Property tax deductions for all homeowners- Under current law, you can deduct your property taxes from federal income tax -- but only if you itemize deductions on Schedule A. That leaves out people who don't have enough deductions to warrant filling out Schedule A. They have to take the standard deduction -- and that means they can't deduct their property taxes.
The housing law changes that. For homeowners who pay property taxes, it increases the standard deduction by $500 for single filers and $1,000 for couples filing jointly. This will be a boon to people, such as retirees, who own their houses outright, and therefore don't pay any mortgage interest, so they can't itemize. You can't increase the standard deduction by more than the property-tax bill. So if you're married filing jointly and you pay $800 in property taxes, you get an $800 deduction, not a $1,000 deduction.
More regulations on reverse mortgages- A reverse mortgage is an advance against home equity. It's for homeowners age 62 or older, and the reverse mortgage doesn't have to be repaid until the borrowers die or move out.
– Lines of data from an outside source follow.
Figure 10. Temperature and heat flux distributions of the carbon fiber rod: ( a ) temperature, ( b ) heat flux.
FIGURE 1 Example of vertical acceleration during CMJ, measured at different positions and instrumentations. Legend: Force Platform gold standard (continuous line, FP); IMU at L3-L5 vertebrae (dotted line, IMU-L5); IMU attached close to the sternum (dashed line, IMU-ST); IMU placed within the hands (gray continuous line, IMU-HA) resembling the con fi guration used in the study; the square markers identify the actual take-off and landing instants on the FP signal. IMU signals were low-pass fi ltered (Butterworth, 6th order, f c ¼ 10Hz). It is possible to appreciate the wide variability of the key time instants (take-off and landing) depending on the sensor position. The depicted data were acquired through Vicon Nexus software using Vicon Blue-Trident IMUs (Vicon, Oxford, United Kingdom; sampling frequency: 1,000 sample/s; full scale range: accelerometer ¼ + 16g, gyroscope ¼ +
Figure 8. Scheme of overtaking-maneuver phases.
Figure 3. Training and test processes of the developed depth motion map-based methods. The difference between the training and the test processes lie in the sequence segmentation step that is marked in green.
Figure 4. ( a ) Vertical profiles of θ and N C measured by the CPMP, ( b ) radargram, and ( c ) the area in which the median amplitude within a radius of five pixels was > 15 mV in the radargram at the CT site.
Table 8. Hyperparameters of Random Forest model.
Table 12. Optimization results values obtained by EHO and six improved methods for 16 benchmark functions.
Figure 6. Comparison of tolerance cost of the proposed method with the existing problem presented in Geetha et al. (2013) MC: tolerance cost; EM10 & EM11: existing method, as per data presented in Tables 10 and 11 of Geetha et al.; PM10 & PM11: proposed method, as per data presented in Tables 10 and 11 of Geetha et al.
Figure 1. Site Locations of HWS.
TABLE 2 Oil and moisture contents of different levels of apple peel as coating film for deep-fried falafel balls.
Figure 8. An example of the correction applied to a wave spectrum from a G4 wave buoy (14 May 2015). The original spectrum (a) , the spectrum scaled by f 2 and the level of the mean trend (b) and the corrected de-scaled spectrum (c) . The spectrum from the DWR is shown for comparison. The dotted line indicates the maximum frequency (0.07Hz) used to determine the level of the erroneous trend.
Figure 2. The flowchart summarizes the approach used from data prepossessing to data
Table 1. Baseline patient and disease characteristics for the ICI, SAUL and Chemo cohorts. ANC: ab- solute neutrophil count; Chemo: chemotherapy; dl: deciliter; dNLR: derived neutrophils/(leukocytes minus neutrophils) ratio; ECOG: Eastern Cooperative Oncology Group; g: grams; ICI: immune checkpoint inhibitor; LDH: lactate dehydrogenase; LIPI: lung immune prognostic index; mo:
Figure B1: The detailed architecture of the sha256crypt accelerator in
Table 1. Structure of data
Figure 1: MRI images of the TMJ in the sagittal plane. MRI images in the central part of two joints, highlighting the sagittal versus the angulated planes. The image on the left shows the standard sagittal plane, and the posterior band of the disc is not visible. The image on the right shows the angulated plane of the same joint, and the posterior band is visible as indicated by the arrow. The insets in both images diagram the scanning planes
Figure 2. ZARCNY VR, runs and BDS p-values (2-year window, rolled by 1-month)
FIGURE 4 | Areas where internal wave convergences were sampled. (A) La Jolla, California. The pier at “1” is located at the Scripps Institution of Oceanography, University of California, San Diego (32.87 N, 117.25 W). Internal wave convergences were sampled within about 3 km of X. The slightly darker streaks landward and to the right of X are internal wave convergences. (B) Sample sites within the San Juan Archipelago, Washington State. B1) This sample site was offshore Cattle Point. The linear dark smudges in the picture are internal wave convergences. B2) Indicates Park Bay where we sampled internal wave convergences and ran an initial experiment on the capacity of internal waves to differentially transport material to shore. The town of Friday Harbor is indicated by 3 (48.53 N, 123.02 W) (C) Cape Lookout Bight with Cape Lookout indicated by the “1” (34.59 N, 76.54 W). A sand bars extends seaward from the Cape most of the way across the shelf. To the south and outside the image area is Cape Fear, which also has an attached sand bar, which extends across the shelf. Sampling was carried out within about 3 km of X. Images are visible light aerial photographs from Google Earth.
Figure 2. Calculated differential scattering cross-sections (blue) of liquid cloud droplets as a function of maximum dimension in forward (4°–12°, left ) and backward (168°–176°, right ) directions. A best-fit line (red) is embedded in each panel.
Because reverse mortgages are for elderly borrowers, there is concern that dishonest lenders and brokers take advantage of borrowers. Borrowers are required to get counseling first, to learn the pros and cons of reverse mortgages. The law will result in strengthened qualifications for counselors. The law bars insurance salesmen from originating reverse mortgages and prohibits originators from requiring homeowners to buy annuities or insurance products. (There's one big exception: The FHA insures reverse mortgages, and borrowers will buy that coverage.) Finally, the law limits origination fees on reverse mortgages. They can't exceed 2 percent of a reverse mortgage of up to $200,000. For a reverse mortgage amount above that, the limit is $4,000, plus 1 percent of the loan amount above $200,000. Origination fees can't exceed $6,000 in any case. In future years, this upper limit is indexed to inflation.
Veterans- Service members returning from active duty abroad will be given breaks, effective immediately now that the bill has been signed into law. Some protections apply to service members whose military obligations affect their ability to repay debts -- primarily, reservists and members of the National Guard who are called to active duty. They have to leave their jobs and, in many cases, take pay cuts. For these service members, there are protections having to do with foreclosures and interest rates. If a service member had a mortgage before entering active duty, a lender can't start foreclosure proceedings until nine months after the service member returns from active duty. Formerly, the protection period was 90 days. Also, when someone with a mortgage is called up to active duty, the interest rates on all previously existing debt are capped at 6 percent. That goes for mortgages -- and for home loans, that 6 percent cap extends until one year after the service member returns from active duty. The Defense Department will be required to provide foreclosure-prevention counseling upon request to service members who are returning from active duty abroad.